Business Intelligence and Machine Learning Exam Notes

Definition: BI encompasses processes, technologies, and tools for analyzing and presenting data. Its purpose is to support data-driven decision-making and derive insights from market trends.
Activities: Includes data visualization and data mining to analyze historical data. BI serves as a foundation for predictive techniques like Machine Learning.

Definition: A subset of Artificial Intelligence that enables machines to learn from data and make decisions without explicit programming.
Types:
- Supervised Learning: Utilizes labeled data (input-output pairs) to train models.
- Goal: Learn a mapping from inputs to outputs based on training data.
Key Tasks:
- Classification: Predicts distinct classes (e.g., client A or B).
- Regression: Forecasts continuous variables (e.g., predicting house prices).

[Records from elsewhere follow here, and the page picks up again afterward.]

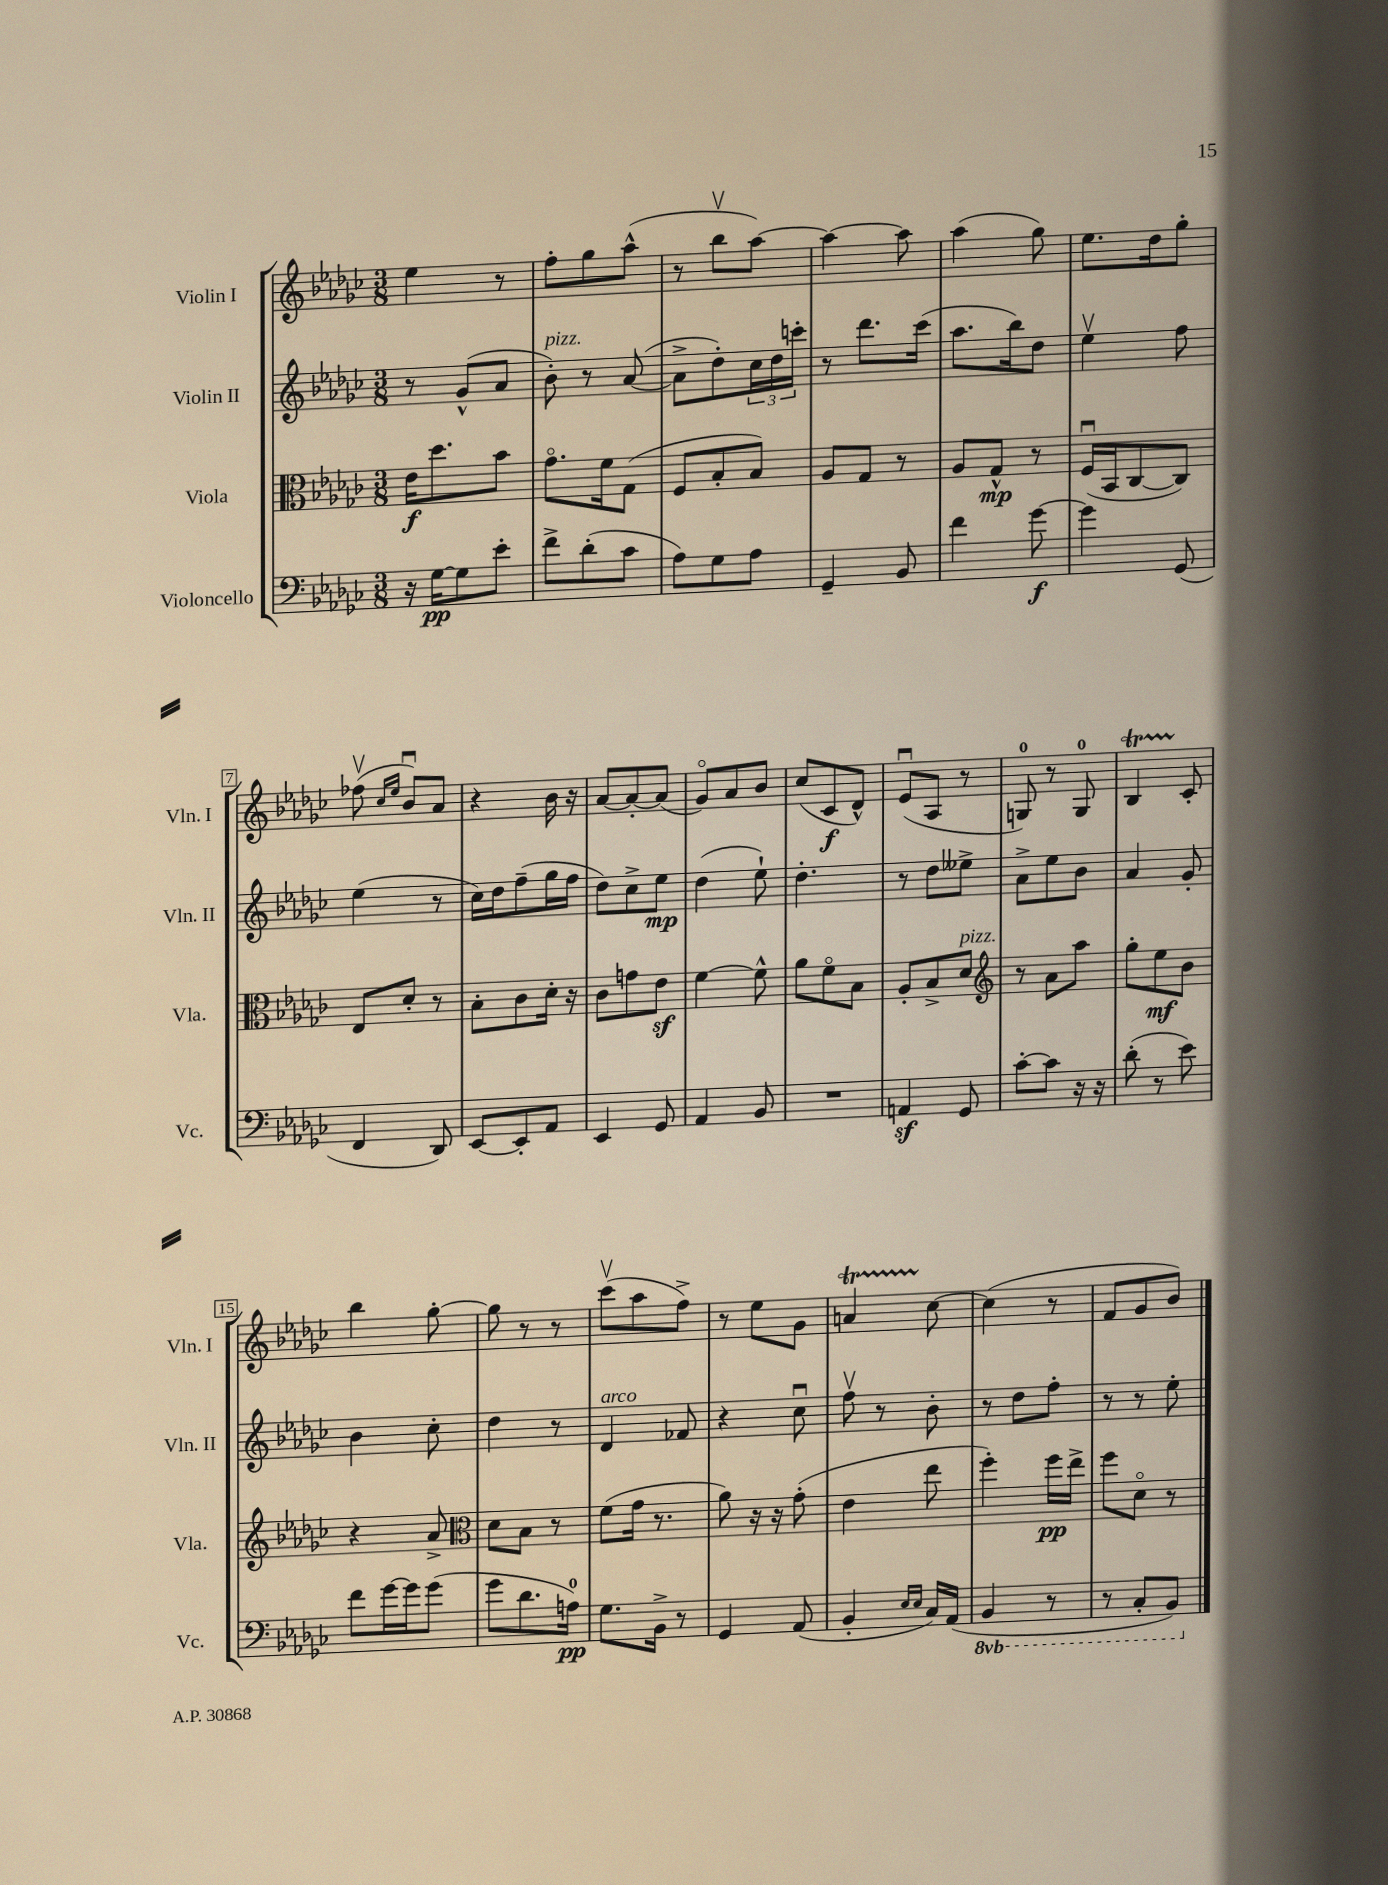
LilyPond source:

<<
\new StaffGroup <<
\new Staff = "s0" \with { instrumentName = "Violin I" shortInstrumentName = "Vln. I" } {
    \clef treble \key ges \major \numericTimeSignature \time 3/8
    ees''4 r8 |
    f''8-. ges''8 aes''8-^( |
    r8 bes''8\upbow aes''8~) |
    aes''4~ aes''8 |
    aes''4( ges''8) |
    ees''8. des''16 ges''8-. |
    fes''8\upbow( \grace { ces''16 ees''16 } bes'8\downbow) aes'8 |
    r4 bes'16 r16 |
    aes'8~ aes'8~-. aes'8( |
    ges'8\flageolet) aes'8 bes'8 |
    ces''8( ces'8\f des'8-^) |
    ees'8\downbow( aes8 r8 |
    g8-0) r8 g8-0 |
    bes4\startTrillSpan ces'8-.\stopTrillSpan |
    bes''4 ges''8~-. |
    ges''8 r8 r8 |
    ces'''8\upbow( aes''8 f''8->) |
    r8 ees''8 ges'8 |
    a'4\startTrillSpan ces''8~\stopTrillSpan |
    ces''4( r8 |
    f'8 ges'8 bes'8) \bar "|." |
}
\new Staff = "s1" \with { instrumentName = "Violin II" shortInstrumentName = "Vln. II" } {
    \clef treble \key ges \major \numericTimeSignature \time 3/8
    r8 ges'8-^( aes'8 |
    bes'8-.^\markup { \italic "pizz." }) r8 aes'8~( |
    aes'8-> des''8-.) \tuplet 3/2 { ces''16 des''16 c'''16-. } |
    r8 des'''8. ces'''16( |
    aes''8. bes''16) des''8 |
    ees''4\upbow f''8 |
    ees''4( r8 |
    ces''16) des''16 f''8--( ges''16 f''16 |
    des''8) ces''8-> ees''8\mp |
    des''4( ees''8-!) |
    des''4.-. |
    r8 des''8 eeses''8-> |
    aes'8-> ees''8 bes'8 |
    aes'4 ges'8-. |
    bes'4 ces''8-. |
    des''4 r8 |
    des'4^\markup { \italic "arco" } fes'8 |
    r4 ces''8\downbow |
    f''8\upbow r8 bes'8-. |
    r8 des''8 f''8-. |
    r8 r8 ees''8-. \bar "|." |
}
\new Staff = "s2" \with { instrumentName = "Viola" shortInstrumentName = "Vla." } {
    \clef alto \key ges \major \numericTimeSignature \time 3/8
    ees'16\f des''8. bes'8 |
    ges'8.\flageolet f'16 ges8( |
    f8 bes8-. bes8) |
    aes8 ges8 r8 |
    aes8 ges8-^\mp r8 |
    f16\downbow( bes,16 ces8~ ces8) |
    ees8 des'8-. r8 |
    bes8-. ces'8 des'16-. r16 |
    ces'8 g'8 ees'8\sf |
    f'4~ f'8-^ |
    aes'8 f'8\flageolet bes8 |
    aes8-. bes8-> des'8^\markup { \italic "pizz." } |
    \clef treble r8 aes'8 aes''8 |
    ges''8-. ees''8\mf bes'8 |
    r4 aes'8-> |
    \clef alto des'8 bes8 r8 |
    f'8( ges'16 r8. |
    aes'8) r16 r16 ges'8-.( |
    ees'4 ees''8 |
    f''4-.) f''16\pp ees''16-> |
    f''8 des'8\flageolet r8 \bar "|." |
}
\new Staff = "s3" \with { instrumentName = "Violoncello" shortInstrumentName = "Vc." } {
    \clef bass \key ges \major \numericTimeSignature \time 3/8 \set Staff.ottavationMarkups = #ottavation-simple-ordinals
    r16 ges16~\pp ges8 ees'8-. |
    f'8-> des'8-.( ces'8 |
    aes8) ges8 aes8 |
    ges,4-- bes,8 |
    f'4 ges'8~\f |
    ges'4 ges,8( |
    f,4 des,8) |
    ees,8~ ees,8-. aes,8 |
    ees,4 ges,8 |
    aes,4 bes,8 |
    R4. |
    a,4\sf ges,8 |
    ces'8~-. ces'8 r16 r16 |
    des'8-.( r8 ees'8) |
    f'8 ges'16~ ges'16 ges'8( |
    ges'8 des'8. a16-0\pp) |
    ges8. bes,16-> r8 |
    ges,4 aes,8( |
    bes,4-. \grace { ees16 ees16 } ces16) aes,16( |
    \ottava #-1 bes,,4 r8 |
    r8 ces,8-. bes,,8) \ottava #0 \bar "|." |
}
>>
>>
\layout { \context { \Score \override BarNumber.stencil = #(make-stencil-boxer 0.1 0.3 ly:text-interface::print) } }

Classification Problem: Focuses on predicting categories (e.g., good vs bad clients).
Regression Problem: Aims to predict continuous outcomes (e.g., sales revenue based on advertising).
Graphs: Use classification and regression graphs to represent outcomes.

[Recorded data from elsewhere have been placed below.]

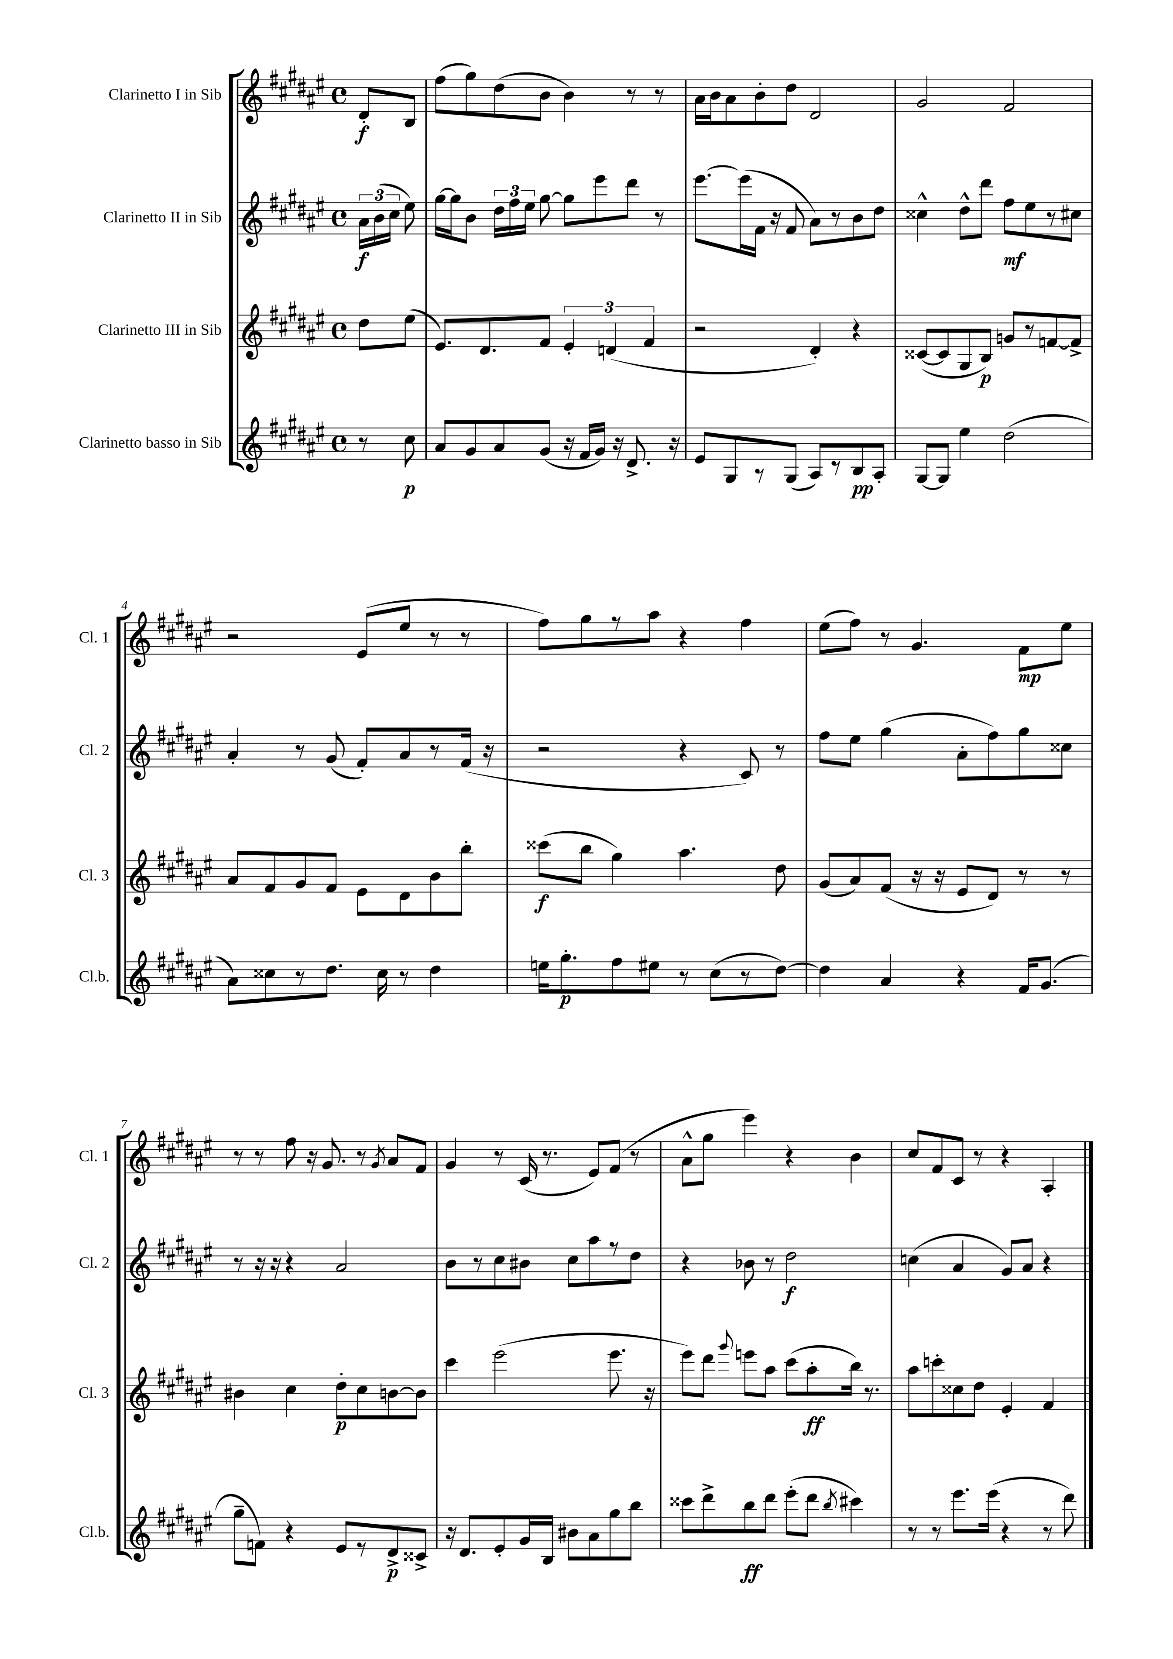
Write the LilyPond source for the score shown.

<<
\new StaffGroup <<
\new Staff = "s0" \with { instrumentName = "Clarinetto I in Sib" shortInstrumentName = "Cl. 1" } {
    \clef treble \key fis \major \defaultTimeSignature \time 4/4 \partial 4
    \autoBeamOff dis'8[-.\f b8] |
    fis''8[( gis''8) dis''8( b'8] b'4) r8 r8 |
    ais'16[ b'16 ais'8 b'8-. dis''8] dis'2 |
    gis'2 fis'2 |
    r2 eis'8[( eis''8] r8 r8 |
    fis''8[) gis''8 r8 ais''8] r4 fis''4 |
    eis''8[( fis''8]) r8 gis'4. fis'8[\mp eis''8] |
    r8 r8 fis''8 r16 gis'8. r8 \acciaccatura { gis'8 } ais'8[ fis'8] |
    gis'4 r8 cis'16( r8. eis'8[) fis'8]( r8 |
    ais'8[-^ gis''8] eis'''4) r4 b'4 |
    cis''8[ fis'8 cis'8] r8 r4 ais4-. \bar "|." |
}
\new Staff = "s1" \with { instrumentName = "Clarinetto II in Sib" shortInstrumentName = "Cl. 2" } {
    \clef treble \key fis \major \defaultTimeSignature \time 4/4 \partial 4
    \autoBeamOff \tuplet 3/2 { ais'16[\f b'16( cis''16] } eis''8) |
    gis''16[~ gis''16 b'8] \tuplet 3/2 { dis''16[ fis''16 eis''16] } gis''8~ gis''8[ eis'''8 dis'''8] r8 |
    eis'''8.[~ eis'''16( fis'16] r16 fis'8 ais'8[) r8 b'8 dis''8] |
    cisis''4-^ dis''8[-^ dis'''8] fis''8[\mf eis''8 r8 cis''8] |
    ais'4-. r8 gis'8( fis'8[-.) ais'8 r8 fis'16]( r16 |
    r2 r4 cis'8) r8 |
    fis''8[ eis''8] gis''4( ais'8[-. fis''8) gis''8 cisis''8] |
    r8 r16 r16 r4 ais'2 |
    b'8[ r8 cis''8 bis'8] cis''8[ ais''8 r8 dis''8] |
    r4 bes'8 r8 dis''2\f |
    c''4( ais'4 gis'8[) ais'8] r4 \bar "|." |
}
\new Staff = "s2" \with { instrumentName = "Clarinetto III in Sib" shortInstrumentName = "Cl. 3" } {
    \clef treble \key fis \major \defaultTimeSignature \time 4/4 \partial 4
    \autoBeamOff dis''8[ eis''8]( |
    eis'8.[) dis'8. fis'8] \tuplet 3/2 { eis'4-. d'4( fis'4 } |
    r2 dis'4-.) r4 |
    cisis'8[~( cisis'8 gis8 b8]\p) g'8[ r8 f'8~ f'8]-> |
    ais'8[ fis'8 gis'8 fis'8] eis'8[ dis'8 b'8 b''8]-. |
    cisis'''8[\f( b''8] gis''4) ais''4. dis''8 |
    gis'8[( ais'8) fis'8]( r16 r16 eis'8[ dis'8]) r8 r8 |
    bis'4 cis''4 dis''8[-.\p cis''8 b'8~ b'8] |
    cis'''4 eis'''2( eis'''8. r16 |
    eis'''8[) dis'''8] \appoggiatura { gis'''8 } e'''8[ ais''8] cis'''8[( ais''8-.\ff b''16]) r8. |
    ais''8[ c'''8-. cisis''8 dis''8] eis'4-. fis'4 \bar "|." |
}
\new Staff = "s3" \with { instrumentName = "Clarinetto basso in Sib" shortInstrumentName = "Cl.b." } {
    \clef treble \key fis \major \defaultTimeSignature \time 4/4 \partial 4
    \autoBeamOff r8 cis''8\p |
    ais'8[ gis'8 ais'8 gis'8]( r16 fis'16[ gis'16]) r16 dis'8.-> r16 |
    eis'8[ gis8 r8 gis8]( ais8[) r8 b8\pp ais8]-. |
    gis8[~ gis8] eis''4 dis''2( |
    ais'8[) cisis''8 r8 dis''8.] cisis''16 r8 dis''4 |
    e''16[ gis''8.-.\p fis''8 eis''8] r8 cis''8[( r8 dis''8]~) |
    dis''4 ais'4 r4 fis'16[ gis'8.]( |
    gis''8[-- f'8]) r4 eis'8[ r8 dis'8->\p cisis'8]-> |
    r16 dis'8.[ eis'8-. gis'16 b16] bis'8[ ais'8 gis''8 b''8] |
    cisis'''8[ dis'''8-> b''8\ff dis'''8] eis'''8[-.( dis'''8] \acciaccatura { b''8 } cis'''4) |
    r8 r8 eis'''8.[ eis'''16]( r4 r8 dis'''8) \bar "|." |
}
>>
>>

Data Collection: Gather data from various sources.
Data Preprocessing: Clean and format data for analysis.
Feature Engineering: Create useful features based on historical data.
Model Training: Train models using labeled data.
Model Evaluation: Assess performance using accuracy metrics.
Deployment: Integrate model predictions into BI reports for decision-making.

Key Phases:
- Problem/Opportunity Identification
- Collection of Relevant Data
- Data Preprocessing
- Model Building
- Communication and Deployment of BI Systems

Classification Example:
- Variables: Current debts, Income, Marital status, etc.
- Outcome: Characterization as Good or Bad.
Regression Example:
- Scatter plot used to identify the correlation between advertisement and sales.

Anaconda Installation:
- For Windows: Download, install, select "Just Me", and set the destination folder.
- For macOS: Download graphical installer, follow prompts for installation.

Data Types:
- Integers: Whole numbers
- Float: Decimal numbers
- Boolean: True/False values
- Strings: Textual data
Types of Data:
- Continuous Data: Can take any value (e.g., height, weight)
- Nominal Data: Categories without order (e.g., gender)
- Ordinal Data: Categories with order (e.g., education levels)
- Discrete Data: Specific integer values (e.g., counting people)

Pandas: Open-source library for data manipulation; provides DataFrame and Series for structured data.
NumPy: Supports large arrays and matrices; foundational for numerical computing.
Scikit-learn: Contains tools for data mining and analysis including classification and regression methods.

DataFrame Methods:
- DataFrame.info(): Summarizes the DataFrame’s structure.
- DataFrame.shape: Returns a tuple representing dimensions (rows, columns).
- DataFrame.isnull(): Identifies null values.
- DataFrame.notnull(): Identifies non-null values.

This course emphasizes the integration of BI and ML for effective data-driven decision-making, focusing on the process from data collection to model deployment.